Finance capital is typified by the big banks, hedge and other funds and investment houses and billion-dollar investors. Banks have felt massive effects from the crisis and are not able to play their usual role in getting the economy back on track— they are fearful of providing loans to businesses that have buckled. Banks are taking massive protective provisions and offering negative guidance for the coming quarters. If the next three years go badly bank capital will fall below what is called CET1, a capital benchmark used as a precautionary means to protect banks from buckling. If the financial system’s plunges then liquidity and assets can evaporate quickly in a plunging market.
Hence a major expectation in the coming period is the introduction of stringent new controls on banks and investment houses, that is on finance capital which is playing Ludo with other people’s money; that is market money. But in the wake of these changes will also come politically and socially driven adjustments. Demands for the protection of livelihood, that is provision of decent food and adequate housing even when the virus disrupts employment will soon become a mass demand. No government or economic system that is unable to satisfy these needs is likely to survive. True food riots and civil disobedience are not on the horizon, the infection itself makes collective action of this nature very difficult but there are limits to patience and the example of the USA where mass disregard of sensible protection, beginning with an asinine President Trump, could catch on. But governments all over the world are becoming unpopular; Gotabaya backed out a referendum on certain clauses of 20A because he knows as sure as night follows day that he will lose. The pendulum has swung halfway back and Covid gets much of the credit.
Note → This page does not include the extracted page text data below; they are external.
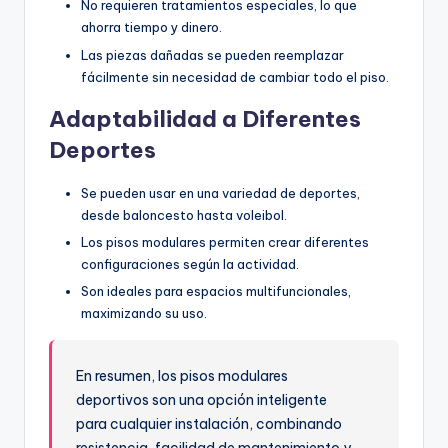
No requieren tratamientos especiales, lo que
ahorra tiempo y dinero.
Las piezas dañadas se pueden reemplazar
fácilmente sin necesidad de cambiar todo el piso.
Adaptabilidad a Diferentes
Deportes
Se pueden usar en una variedad de deportes,
desde baloncesto hasta voleibol.
Los pisos modulares permiten crear diferentes
configuraciones según la actividad.
Son ideales para espacios multifuncionales,
maximizando su uso.
En resumen, los pisos modulares
deportivos son una opción inteligente
para cualquier instalación, combinando
resistencia, facilidad de mantenimiento y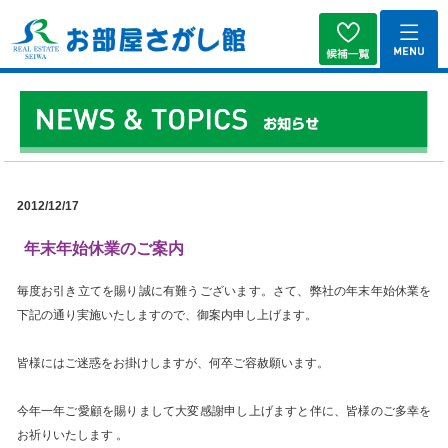
2012/12/17
年末年始休業のご案内
毎度お引き立てを賜り誠に有難うございます。さて、弊社の年末年始休業を
下記の通り実施いたしますので、御案内申し上げます。
皆様にはご迷惑をお掛けしますが、何卒ご容赦願います。
今年一年ご愛顧を賜りまして大変感謝申し上げますと伴に、皆様のご多幸を
お祈りいたします 。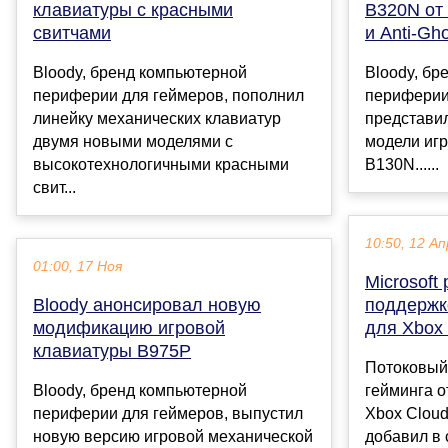
клавиатуры с красными
B320N от
свитчами
и Anti-Gho
Bloody, бренд компьютерной
Bloody, бр
периферии для геймеров, пополнил
периферии
линейку механических клавиатур
представи
двумя новыми моделями с
модели иг
высокотехнологичными красными
B130N......
свит...
10:50, 12 Ап
01:00, 17 Ноя
Microsoft
Bloody анонсировал новую
поддержк
модификацию игровой
для Xbox
клавиатуры B975P
Потоковый
Bloody, бренд компьютерной
гейминга от
периферии для геймеров, выпустил
Xbox Cloud
новую версию игровой механической
добавил в 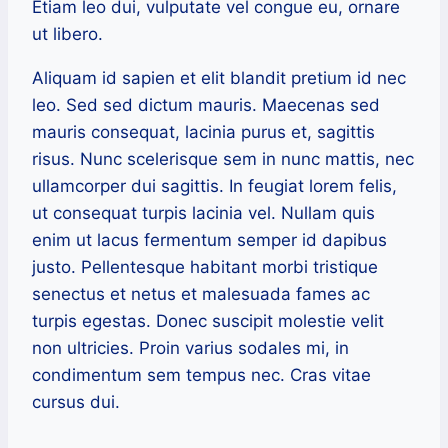
Etiam leo dui, vulputate vel congue eu, ornare
ut libero.
Aliquam id sapien et elit blandit pretium id nec
leo. Sed sed dictum mauris. Maecenas sed
mauris consequat, lacinia purus et, sagittis
risus. Nunc scelerisque sem in nunc mattis, nec
ullamcorper dui sagittis. In feugiat lorem felis,
ut consequat turpis lacinia vel. Nullam quis
enim ut lacus fermentum semper id dapibus
justo. Pellentesque habitant morbi tristique
senectus et netus et malesuada fames ac
turpis egestas. Donec suscipit molestie velit
non ultricies. Proin varius sodales mi, in
condimentum sem tempus nec. Cras vitae
cursus dui.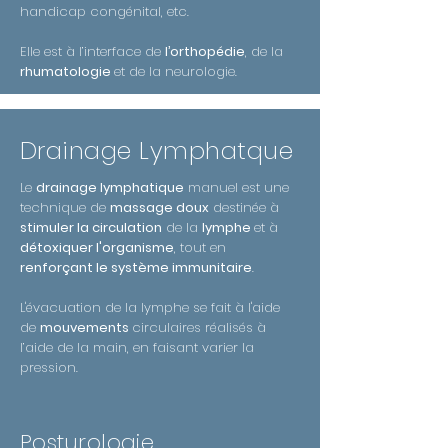
handicap congénital, etc.
Elle est à l’interface de
l’orthopédie
, de la
rhumatologie
et de la neurologie.
Drainage Lymphatque
Le
drainage lymphatique
manuel est une
technique de
massage doux
destinée à
stimuler la circulation
de la
lymphe
et à
détoxiquer l'organisme
, tout en
renforçant le système immunitaire
.
L'évacuation de la lymphe se fait à l'aide
de
mouvements
circulaires réalisés à
l’aide de la main, en faisant varier la
pression.
Posturologie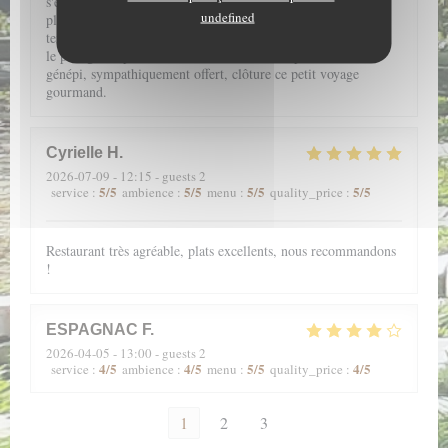
s'éveillent grâce aux saveurs subtilement conjuguées dans des
undefined
plats fins et légers. De l'entrée au dessert, une farandole de
textures douces au caractère souligné, vous accompagne pour
le plus grand plaisir de la bouche. Enfin, le petit verre de
génépi, sympathiquement offert, clôture ce petit voyage
gourmand.
Cyrielle
H
2026-07-09
- 12:15 - guests 2
5
/5
5
/5
5
/5
5
/5
service
:
ambience
:
menu
:
quality_price
:
Restaurant très agréable, plats excellents, nous recommandons
!
ESPAGNAC
F
2026-04-05
- 13:00 - guests 2
4
/5
4
/5
5
/5
4
/5
service
:
ambience
:
menu
:
quality_price
:
1
2
3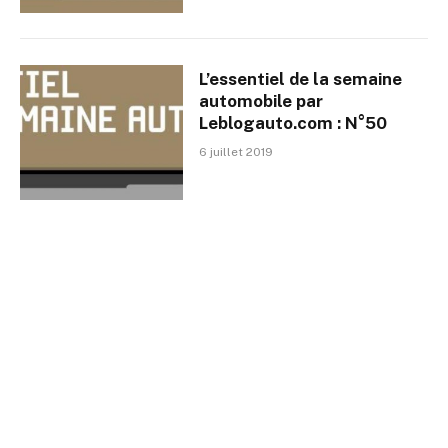
L’essentiel de la semaine
automobile par
Leblogauto.com : N°50
6 juillet 2019
L’essentiel de la semaine
automobile par
Leblogauto.com : N°49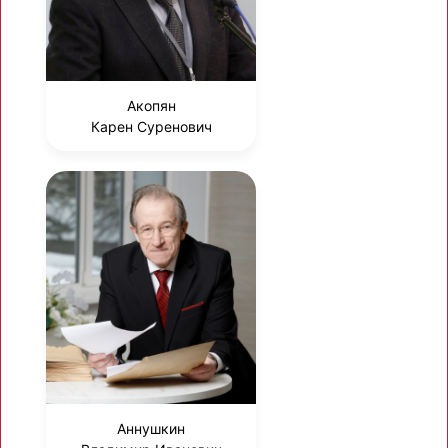
Акопян
Карен Суренович
Аннушкин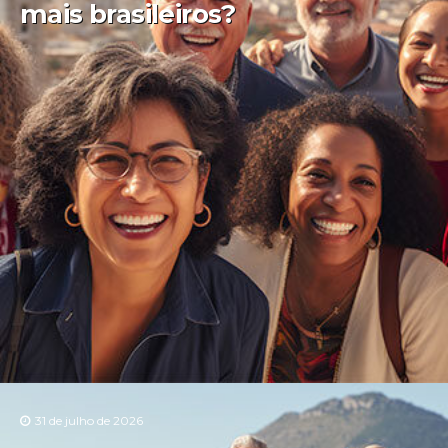
mais brasileiros?
31 de julho de 2026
Deeper and stronger government regulation will curb the freedoms of finance capital and the run of market forces. The writing is on the wall. Even the IMF in its 2020 Global Financial Stability Report praises China for its financial stability during the pandemic and ascribes it to “limited external financial linkages, a strong role of government-owned financial institutions, and proactive efforts by the authorities that helped stabilize market conditions.” Indeed, China’s commercial banks remained healthy and posted good profits in the first quarter of 2020; however, the banking sector is now coming under challenge. China’s financial opening and reform could indeed undermine banks though the government remains committed. Majority foreign ownership in securities, futures, insurance and currency brokerage are still allowed but it is possible that some of these trends will be reversed.
In Sri Lanka traditional economists constantly repeat a call on the government to reduce expenditure and increase revenue. Both may prove impossible; it is untenable for political reasons to cut welfare or raise prices of essentials if the government wants to survive. A second wave of Covid will make it utterly impossible to do so. Increasing revenue can only be done by raising taxes on the rich and the superrich; the government is quite unwilling to do this as it will anger its class and business base and those who financed its election campaigns. Even the Brandix fracas has put the current Administration in a bind because the multimillionaire Brandix owners are said to have financed its two election campaigns.